Pasta sauce with garbanzos:

1 onion, chopped
1 28-oz can chopped stewed tomatoes (fresh would probably also be delicious)
2 cloves garlic, sliced
3 sprigs fresh rosemary (not optional, and totally, totally worth it)
2 cans garbanzo beans, rinsed and drained
olive oil (maybe about 1/4 cup?)
Salt and pepper to taste

Saute the onion, garlic, and rosemary in the olive oil in a large-ish frying pan (or saucepan, if that's what you have) until the onion is translucent. Fish the sprigs of rosemary out, and set two aside (let these cool for a minute or two). Add the tomatoes and one can of the garbanzos to the pan. Let that simmer for 5-10 minutes. In the meantime, remove the rosemary leaves from two of the stalks, and add the leaves to the pan.

Here's what I do, but you don't have to: blend everything in the pan in a blender (or use an immersion blender) until it's a consistency that looks tasty to you. Then add the other can of garbanzos. I've always blended, but I'm sure this would be just as good if you weren't able to do so.

Add salt and pepper to your liking. Serve over pasta. It's so much better the next day that you might consider making it ahead of time.

posted by corey flood at 7:32 AM on February 14, 2009 [1 favorite]

My mum always made delicious 'steamed' cake in the microwave for a quick dessert. There's a nice recipe with raspberries here. You can use syrup or jam, or probably other fruits, instead of the raspberries if you prefer.
posted by pocketfluff at 7:49 AM on February 14, 2009

Mark Bittman has a great column about how much stuff you can cook using a microwave.

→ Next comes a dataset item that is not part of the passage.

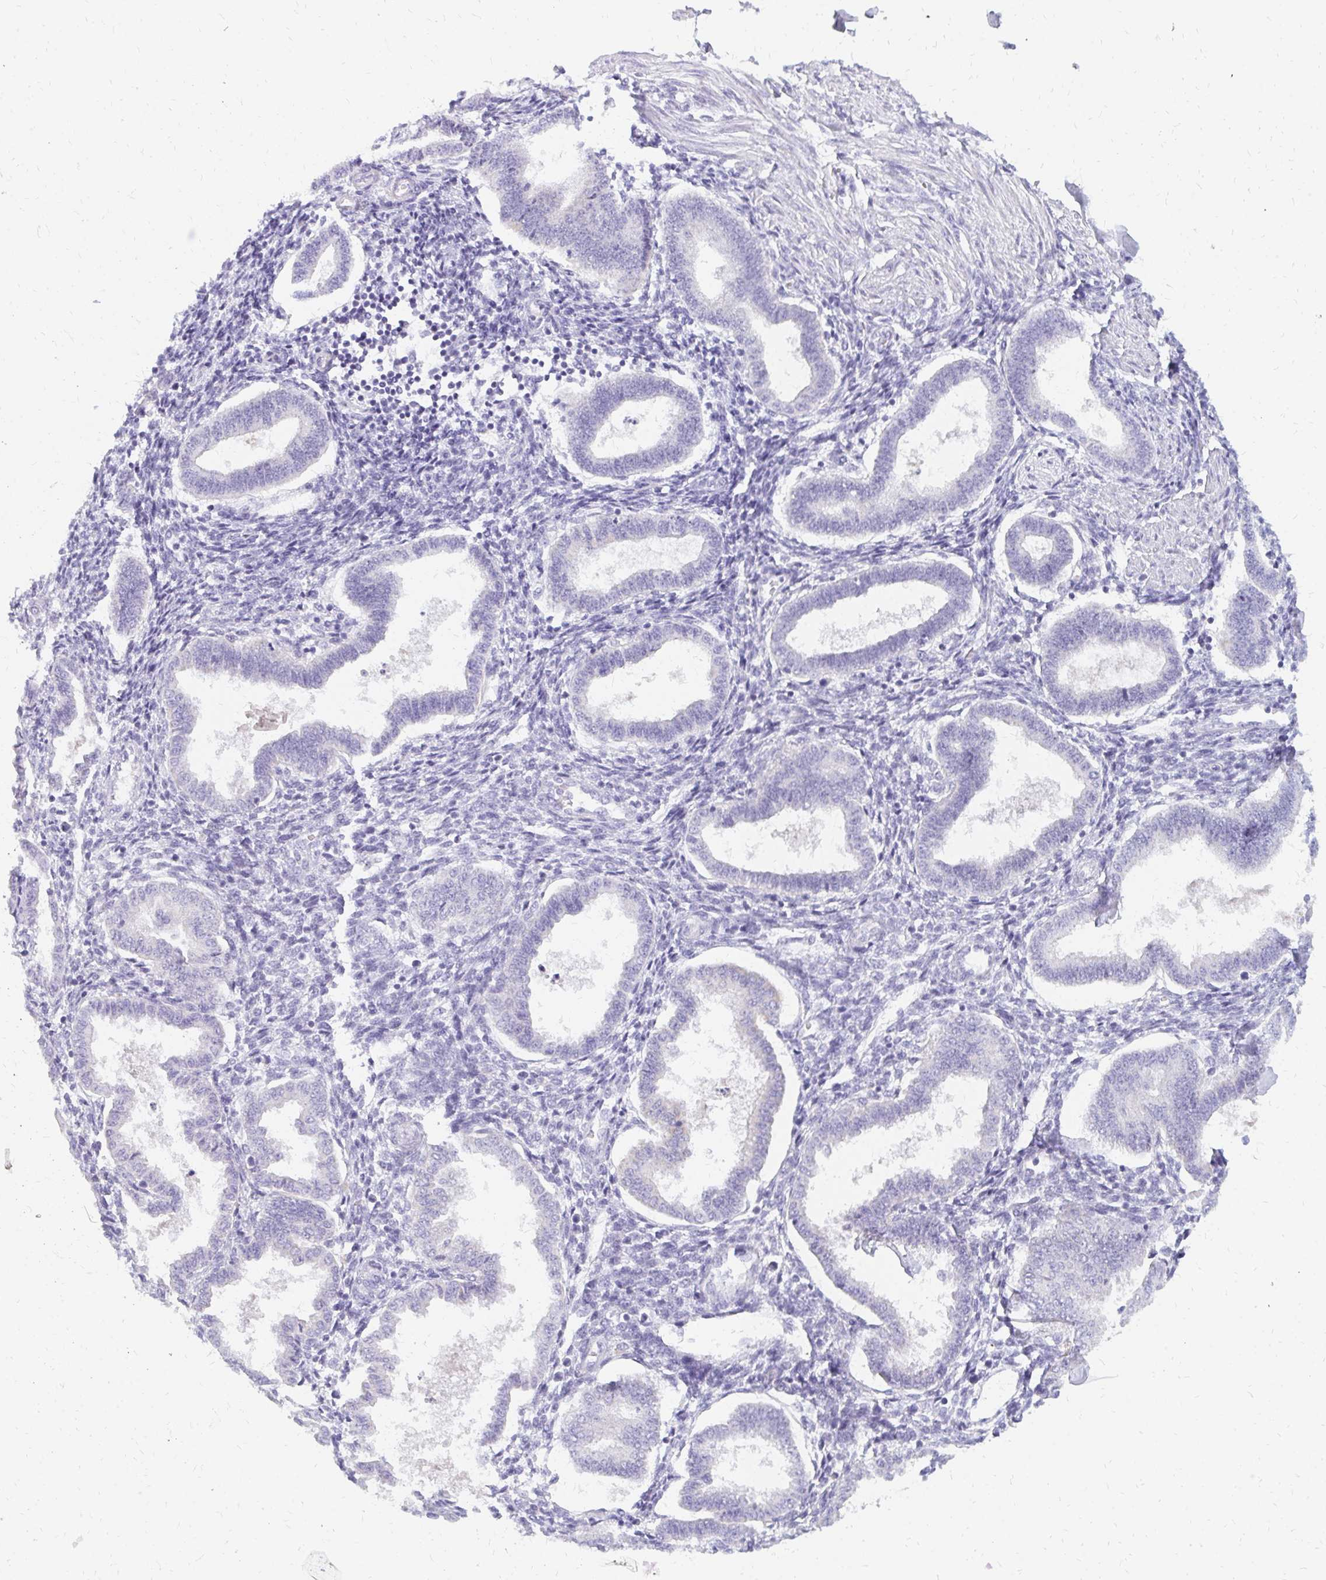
{"staining": {"intensity": "negative", "quantity": "none", "location": "none"}, "tissue": "endometrium", "cell_type": "Cells in endometrial stroma", "image_type": "normal", "snomed": [{"axis": "morphology", "description": "Normal tissue, NOS"}, {"axis": "topography", "description": "Endometrium"}], "caption": "The micrograph exhibits no significant expression in cells in endometrial stroma of endometrium. The staining was performed using DAB to visualize the protein expression in brown, while the nuclei were stained in blue with hematoxylin (Magnification: 20x).", "gene": "OR10V1", "patient": {"sex": "female", "age": 24}}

But really, it seems like the only things you wouldn't be able to do is make big oven stuff - ie, no bread or big birds or roasts. But you should be able to cook anything else.
posted by lunasol at 8:09 AM on February 14, 2009

Cuisinart sponsors a series of videos in which chef Eric Ripert prepares pretty respectable dishes in one of their toaster ovens.
posted by letourneau at 10:33 AM on February 14, 2009

I used to cook whole chickens in my microwave and still cook cakes in there. Risottos are simple and marvellous in a microwave. I do microwave jams and fudge.

I do meatloaves in the toaster oven, bake breaded chicken and/or pork chops (this is for a family of four), and while it's cheating a bit, I buy premade cookie dough and bake half a dozen cookies at a time on many occasions for a quick snack. The larger stores in my city stock plenty of toaster-oven sized pans, muffin tins, etc.

Fave of ours is meatloaf in the toaster oven accompanied by a microwave-cooked mushroom and peas risotto with a big green salad.

If you're ever going to add one more appliance, I'd make it a bread maker. Then you've got yeast breads, quick breads, jams, and baked desserts (such as fruit crisps and crumbles) covered as well. I frequently put in an herb & garlic rustic loaf in the bread maker, make homemade soup on the stovetop or in the microwave, and serve a pretty special dinner as a result.

The sites previously mentioned are all good rsourced.

Good luck!
posted by angiep at 3:31 PM on February 14, 2009

A portable induction burner is not a bad idea if you need another stovetop pan, just make sure your pans have some sort of stainless or iron in them, otherwise they won't work.